The Second Circuit reversed the District Court’s ruling, vacated the order of contempt, and remanded the case back to the District Court with instructions to quash the warrant “insofar as it demands user content stored outside of the United States.”
Finding that there is a presumption against extraterritorial application of laws in the United States, the court examined whether there was anything in the SCA or the law’s warrant provision to rebut that assumption. First, the court determined that Congress gave no “affirmative indication” that it intended the law to apply extraterritorially, and concluded that the SCA does not expressly permit extraterritorial application. Next, the court examined the use of the word “warrant” in the statute and determined that the SCA’s legislative history supported a conclusion that Congress intended the SCA warrant to protect privacy in a “distinctly territorial way.” The court also examined whether an SCA warrant should be treated as equivalent to a subpoena, or as a “hybrid” between a warrant and a subpoena, as argued by the government. Noting that the SCA uses both the term “warrant” and the term “subpoena,” the Second Circuit concluded that Congress did not intend that the SCA warrant should be interpreted as a subpoena or some other hybrid instrument.

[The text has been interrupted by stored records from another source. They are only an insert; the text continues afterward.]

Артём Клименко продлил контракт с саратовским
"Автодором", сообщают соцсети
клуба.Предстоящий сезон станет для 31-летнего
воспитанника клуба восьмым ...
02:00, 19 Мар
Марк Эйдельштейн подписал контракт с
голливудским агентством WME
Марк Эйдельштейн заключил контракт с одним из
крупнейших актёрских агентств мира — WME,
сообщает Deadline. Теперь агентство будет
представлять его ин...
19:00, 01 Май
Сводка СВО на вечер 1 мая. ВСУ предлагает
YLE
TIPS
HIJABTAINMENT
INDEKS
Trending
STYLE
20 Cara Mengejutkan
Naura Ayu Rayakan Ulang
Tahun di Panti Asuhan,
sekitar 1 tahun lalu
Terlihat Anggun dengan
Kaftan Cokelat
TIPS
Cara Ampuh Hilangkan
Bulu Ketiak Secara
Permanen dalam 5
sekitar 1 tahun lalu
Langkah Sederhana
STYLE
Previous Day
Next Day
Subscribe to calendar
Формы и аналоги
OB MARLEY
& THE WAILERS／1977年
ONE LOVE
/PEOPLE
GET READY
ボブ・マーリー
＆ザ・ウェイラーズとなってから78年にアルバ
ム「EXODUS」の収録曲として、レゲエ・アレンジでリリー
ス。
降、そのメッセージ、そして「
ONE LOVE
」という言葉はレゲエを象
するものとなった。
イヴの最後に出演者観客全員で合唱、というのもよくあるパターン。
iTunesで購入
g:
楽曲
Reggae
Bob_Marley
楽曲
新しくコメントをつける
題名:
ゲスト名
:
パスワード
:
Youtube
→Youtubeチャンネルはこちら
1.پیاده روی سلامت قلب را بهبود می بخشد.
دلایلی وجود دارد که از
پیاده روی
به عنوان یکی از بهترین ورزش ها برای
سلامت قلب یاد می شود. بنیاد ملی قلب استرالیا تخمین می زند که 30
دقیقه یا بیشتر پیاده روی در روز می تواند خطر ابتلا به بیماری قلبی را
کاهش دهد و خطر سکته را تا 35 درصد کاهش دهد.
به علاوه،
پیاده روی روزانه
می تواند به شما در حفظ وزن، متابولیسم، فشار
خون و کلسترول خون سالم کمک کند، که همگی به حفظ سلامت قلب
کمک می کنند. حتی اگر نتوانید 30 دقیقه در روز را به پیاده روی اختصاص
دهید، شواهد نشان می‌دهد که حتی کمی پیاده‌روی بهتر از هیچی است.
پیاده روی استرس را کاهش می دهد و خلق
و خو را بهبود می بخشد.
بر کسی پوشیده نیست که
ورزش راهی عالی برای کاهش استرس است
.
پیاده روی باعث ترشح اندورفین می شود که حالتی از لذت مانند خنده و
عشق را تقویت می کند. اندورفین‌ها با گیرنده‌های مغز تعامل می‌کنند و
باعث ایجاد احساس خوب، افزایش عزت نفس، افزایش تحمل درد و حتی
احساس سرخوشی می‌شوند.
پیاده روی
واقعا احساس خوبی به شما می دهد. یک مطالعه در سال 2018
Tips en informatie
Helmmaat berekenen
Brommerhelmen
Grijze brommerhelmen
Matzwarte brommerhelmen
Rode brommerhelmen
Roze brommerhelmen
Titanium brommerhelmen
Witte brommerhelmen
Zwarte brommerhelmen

After determining that the SCA does not contemplate extraterritorial application, the court then analyzed whether conduct that falls within the statute’s “focus” would occur domestically or outside of the United States. The court first concluded that the “focus” of the relevant provisions of the statute is on protecting privacy, and not on creating mechanisms for law enforcement access to electronic communications. The Second Circuit concluded: “Because the content subject to the Warrant is located in, and would be seized from, the Dublin datacenter, the conduct that falls within the focus of the SCA would occur outside the United States, regardless of the customer’s location and regardless of Microsoft’s home in the United States.”
Judge Gerard E. Lynch filed a concurring opinion, writing separately in part to emphasize the need for Congressional action to revise the statute, which he identifies as “badly outdated.” According to the concurring opinion, a Congressional review should focus on the extraterritorial application of the statute, given the technological changes that have occurred since the SCA was passed more than three decades ago.